■ EXERCISE OBJECTIVE
Rewrite the lines from the line with "genus: Loxostege" to the line with "genus: Epirrhoe", swapping "common name" for "vernacular name" and leaving everything else unchanged.

--

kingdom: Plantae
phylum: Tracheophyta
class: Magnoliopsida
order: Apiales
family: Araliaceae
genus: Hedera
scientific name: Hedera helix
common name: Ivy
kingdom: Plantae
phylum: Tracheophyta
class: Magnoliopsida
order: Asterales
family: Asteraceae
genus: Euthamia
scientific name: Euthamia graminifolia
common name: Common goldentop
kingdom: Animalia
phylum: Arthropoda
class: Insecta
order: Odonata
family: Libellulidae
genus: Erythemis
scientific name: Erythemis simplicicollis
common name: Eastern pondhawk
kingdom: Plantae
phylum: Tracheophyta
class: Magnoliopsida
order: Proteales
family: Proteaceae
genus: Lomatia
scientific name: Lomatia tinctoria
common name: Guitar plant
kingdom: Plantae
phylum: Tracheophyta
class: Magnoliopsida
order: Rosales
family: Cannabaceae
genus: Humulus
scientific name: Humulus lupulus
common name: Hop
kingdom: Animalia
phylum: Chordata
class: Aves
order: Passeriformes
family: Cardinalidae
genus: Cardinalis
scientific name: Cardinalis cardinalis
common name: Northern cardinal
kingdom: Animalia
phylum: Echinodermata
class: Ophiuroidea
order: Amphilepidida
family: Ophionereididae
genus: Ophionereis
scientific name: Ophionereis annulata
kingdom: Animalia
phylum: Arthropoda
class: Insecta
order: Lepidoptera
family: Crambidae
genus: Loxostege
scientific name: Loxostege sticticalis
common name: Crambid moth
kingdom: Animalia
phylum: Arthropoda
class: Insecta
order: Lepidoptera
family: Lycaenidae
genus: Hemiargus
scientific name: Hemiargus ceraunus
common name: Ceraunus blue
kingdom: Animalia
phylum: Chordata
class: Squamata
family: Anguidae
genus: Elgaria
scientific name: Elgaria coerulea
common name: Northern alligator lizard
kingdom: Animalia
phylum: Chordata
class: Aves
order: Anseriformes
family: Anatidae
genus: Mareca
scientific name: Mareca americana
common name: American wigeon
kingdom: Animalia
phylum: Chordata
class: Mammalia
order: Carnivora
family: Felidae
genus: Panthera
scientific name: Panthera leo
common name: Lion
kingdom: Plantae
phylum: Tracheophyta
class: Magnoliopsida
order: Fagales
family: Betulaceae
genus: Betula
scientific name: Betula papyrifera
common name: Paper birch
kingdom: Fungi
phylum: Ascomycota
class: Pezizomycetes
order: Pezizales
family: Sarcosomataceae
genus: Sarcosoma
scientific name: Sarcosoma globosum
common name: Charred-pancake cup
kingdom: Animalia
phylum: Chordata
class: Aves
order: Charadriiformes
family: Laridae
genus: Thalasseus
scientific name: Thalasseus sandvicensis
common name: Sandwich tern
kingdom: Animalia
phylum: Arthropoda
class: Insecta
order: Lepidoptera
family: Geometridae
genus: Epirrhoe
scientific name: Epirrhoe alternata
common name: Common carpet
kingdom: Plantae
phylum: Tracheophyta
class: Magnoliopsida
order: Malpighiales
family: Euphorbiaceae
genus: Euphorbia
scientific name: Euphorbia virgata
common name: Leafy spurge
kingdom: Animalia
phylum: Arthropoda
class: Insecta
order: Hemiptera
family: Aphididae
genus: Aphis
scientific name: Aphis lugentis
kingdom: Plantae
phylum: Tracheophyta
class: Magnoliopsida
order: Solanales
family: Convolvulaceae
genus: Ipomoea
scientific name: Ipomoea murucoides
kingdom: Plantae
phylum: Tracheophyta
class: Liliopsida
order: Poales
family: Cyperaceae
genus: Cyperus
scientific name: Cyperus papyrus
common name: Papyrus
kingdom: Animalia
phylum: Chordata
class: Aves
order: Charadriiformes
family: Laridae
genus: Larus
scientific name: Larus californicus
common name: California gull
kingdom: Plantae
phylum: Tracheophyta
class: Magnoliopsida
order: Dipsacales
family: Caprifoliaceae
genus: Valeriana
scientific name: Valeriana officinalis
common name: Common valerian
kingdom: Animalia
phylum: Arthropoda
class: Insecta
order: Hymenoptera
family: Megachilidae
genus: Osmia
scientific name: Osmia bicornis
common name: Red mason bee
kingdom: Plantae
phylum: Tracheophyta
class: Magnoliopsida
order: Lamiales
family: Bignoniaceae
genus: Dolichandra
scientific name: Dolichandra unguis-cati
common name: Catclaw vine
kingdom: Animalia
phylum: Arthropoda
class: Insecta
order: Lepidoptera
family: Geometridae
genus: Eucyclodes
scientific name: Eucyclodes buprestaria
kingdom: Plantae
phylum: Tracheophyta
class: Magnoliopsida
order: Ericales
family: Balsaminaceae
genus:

--

■ EXERCISE ANSWER
genus: Loxostege
scientific name: Loxostege sticticalis
vernacular name: Crambid moth
kingdom: Animalia
phylum: Arthropoda
class: Insecta
order: Lepidoptera
family: Lycaenidae
genus: Hemiargus
scientific name: Hemiargus ceraunus
vernacular name: Ceraunus blue
kingdom: Animalia
phylum: Chordata
class: Squamata
family: Anguidae
genus: Elgaria
scientific name: Elgaria coerulea
vernacular name: Northern alligator lizard
kingdom: Animalia
phylum: Chordata
class: Aves
order: Anseriformes
family: Anatidae
genus: Mareca
scientific name: Mareca americana
vernacular name: American wigeon
kingdom: Animalia
phylum: Chordata
class: Mammalia
order: Carnivora
family: Felidae
genus: Panthera
scientific name: Panthera leo
vernacular name: Lion
kingdom: Plantae
phylum: Tracheophyta
class: Magnoliopsida
order: Fagales
family: Betulaceae
genus: Betula
scientific name: Betula papyrifera
vernacular name: Paper birch
kingdom: Fungi
phylum: Ascomycota
class: Pezizomycetes
order: Pezizales
family: Sarcosomataceae
genus: Sarcosoma
scientific name: Sarcosoma globosum
vernacular name: Charred-pancake cup
kingdom: Animalia
phylum: Chordata
class: Aves
order: Charadriiformes
family: Laridae
genus: Thalasseus
scientific name: Thalasseus sandvicensis
vernacular name: Sandwich tern
kingdom: Animalia
phylum: Arthropoda
class: Insecta
order: Lepidoptera
family: Geometridae
genus: Epirrhoe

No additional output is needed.